Exercise: List each line of the records below that contains the string "xmlns", copying every such line in full.

[Segmentation data]
>>>>
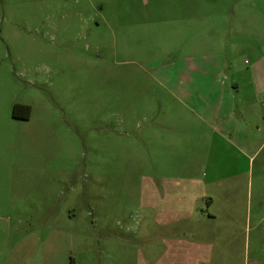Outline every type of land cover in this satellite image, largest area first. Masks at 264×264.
Here are the masks:
<instances>
[{
    "label": "rangeland",
    "instance_id": "1",
    "mask_svg": "<svg viewBox=\"0 0 264 264\" xmlns=\"http://www.w3.org/2000/svg\"><path fill=\"white\" fill-rule=\"evenodd\" d=\"M214 1L0 0V264L162 254L131 132L187 110L181 80L252 78L256 54L196 50L225 34ZM17 104L28 120L13 117ZM199 145L206 163L216 151Z\"/></svg>",
    "mask_w": 264,
    "mask_h": 264
},
{
    "label": "crops",
    "instance_id": "2",
    "mask_svg": "<svg viewBox=\"0 0 264 264\" xmlns=\"http://www.w3.org/2000/svg\"><path fill=\"white\" fill-rule=\"evenodd\" d=\"M214 4L225 34L196 50L244 48L256 54L252 78L181 80L176 87L187 110L131 132L138 158L132 165L148 164L142 209L148 229L163 231L150 236L164 244L160 256L139 257L138 264H264V159L252 154L264 146V0ZM203 142L216 151L206 163L196 148Z\"/></svg>",
    "mask_w": 264,
    "mask_h": 264
},
{
    "label": "trees",
    "instance_id": "3",
    "mask_svg": "<svg viewBox=\"0 0 264 264\" xmlns=\"http://www.w3.org/2000/svg\"><path fill=\"white\" fill-rule=\"evenodd\" d=\"M20 112H23L22 114ZM31 108L26 105H15L13 108V117L15 119L28 120L30 117Z\"/></svg>",
    "mask_w": 264,
    "mask_h": 264
}]
</instances>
<<<<
Right answer:
    "mask_svg": "<svg viewBox=\"0 0 264 264\" xmlns=\"http://www.w3.org/2000/svg\"><path fill=\"white\" fill-rule=\"evenodd\" d=\"M214 1L0 0V264L162 254L131 132L187 110L181 80L252 78L256 54L196 50L225 34ZM17 104L28 120L13 117ZM199 145L206 163L216 151Z\"/></svg>",
    "mask_svg": "<svg viewBox=\"0 0 264 264\" xmlns=\"http://www.w3.org/2000/svg\"><path fill=\"white\" fill-rule=\"evenodd\" d=\"M214 4L225 34L196 50L244 48L256 54L252 78L181 80L176 87L187 110L131 132L138 158L132 165L148 164L142 209L148 229L163 231L150 236L164 244L160 256L139 257L138 264H264V159L252 154L264 146V0ZM203 142L216 151L206 163L196 148Z\"/></svg>",
    "mask_svg": "<svg viewBox=\"0 0 264 264\" xmlns=\"http://www.w3.org/2000/svg\"><path fill=\"white\" fill-rule=\"evenodd\" d=\"M20 112H23L22 114ZM31 108L26 105H15L13 108V117L15 119L28 120L30 117Z\"/></svg>",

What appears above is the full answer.